Even still, that didn’t stop the Farmiga from getting spooked on set. As it turns out, horror movies scare both Bichir and Farmiga. Bichir saw an unfinished cut of The Nun and wasn’t pleased to find it got under his skin, he elaborates, “I’m not a fan of horror films. I’m not a fan of horror films and that’s, I know it might sound contradictory, but I don’t like to sit in a place and be scared. I don’t like that feeling. I don’t like to pay to be scared. And yes, it’s because of that, that you know, I already saw this film in a small little room. Of course, it wasn’t finished yet, but still I was like, ‘Oh fuck, oh shit.’ Things that I didn’t do, scenes that I wasn’t in. And it was you know, caught me off guard, and that makes me very mad. It pisses me off that I get scared by a jump, you know like, ‘Oh fuck, man.’”

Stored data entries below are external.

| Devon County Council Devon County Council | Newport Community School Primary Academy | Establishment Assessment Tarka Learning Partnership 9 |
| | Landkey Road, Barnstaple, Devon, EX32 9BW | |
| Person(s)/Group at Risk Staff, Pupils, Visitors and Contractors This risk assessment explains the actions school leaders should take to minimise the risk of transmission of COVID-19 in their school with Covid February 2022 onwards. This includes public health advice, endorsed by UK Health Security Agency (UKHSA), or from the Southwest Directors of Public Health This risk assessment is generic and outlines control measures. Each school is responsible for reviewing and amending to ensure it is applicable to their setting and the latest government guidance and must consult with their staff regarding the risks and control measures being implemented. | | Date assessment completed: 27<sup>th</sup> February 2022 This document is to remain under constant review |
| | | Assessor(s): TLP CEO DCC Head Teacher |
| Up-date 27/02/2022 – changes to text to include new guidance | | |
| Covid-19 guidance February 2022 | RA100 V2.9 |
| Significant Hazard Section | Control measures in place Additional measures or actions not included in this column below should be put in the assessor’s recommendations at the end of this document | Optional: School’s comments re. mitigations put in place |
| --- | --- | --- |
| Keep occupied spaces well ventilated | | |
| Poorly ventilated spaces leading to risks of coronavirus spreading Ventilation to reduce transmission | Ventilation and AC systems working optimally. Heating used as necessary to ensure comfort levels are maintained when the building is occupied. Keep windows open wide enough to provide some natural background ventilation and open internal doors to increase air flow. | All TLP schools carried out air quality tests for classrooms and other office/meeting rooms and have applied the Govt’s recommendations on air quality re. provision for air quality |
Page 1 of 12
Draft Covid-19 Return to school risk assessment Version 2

For her part, Farmiga is also a self-admitted scaredy-cat, something that the demon nun herself, actress Bonnie Aarons took full advantage of. “I mean, one of her favorite past times on set was scaring me. She would just be sitting out on the cast chair, like across from me, and she would just be like, ‘Hehehe.’ And I’m like, ‘What?! Why are you laughing?’ There were times when I was on set, and like we’re filming in like these old castles and … it’s super dark. There were a few scenes that were lit only by candlelight. And they call her into set and I know she’s there, but like I can’t really see her, and I know she’s in her full demon makeup. So, I just keep thinking she’s going to come up behind me and scare me, because again, that’s her favorite game.” Farmiga recounts of the many times Aarons scared her during filming.

It’s clear talking to the director and lead actors just how much Aarons is relishing her role as the terrifying demon Valak. “Unlike Damian and Taissa who aren’t massive horror fans but are great actors, Bonnie was just like, desperate, you know like, to do it, she loves being that nun, I mean you couldn’t keep her away, she was standing at the side of the set in all her gear, and putting her in the water.. she just loved it, she a trooper. I put Bonnie Aarons on wires in the water getting pulled underwater multiple takes in contact lenses, please can you do it again, and she’d say ‘yeah hang on a minute’,” Hardy shares as he mimes Aarons spitting out water and fake teeth between takes. To him, Aarons’ character is a modern horror icon, “she just immediately kind of captured this iconic character that I felt was straight away, like, you know, you’ve got Michael Myers, you’ve got Freddy Krueger, and I think you’ve got the demon nun.”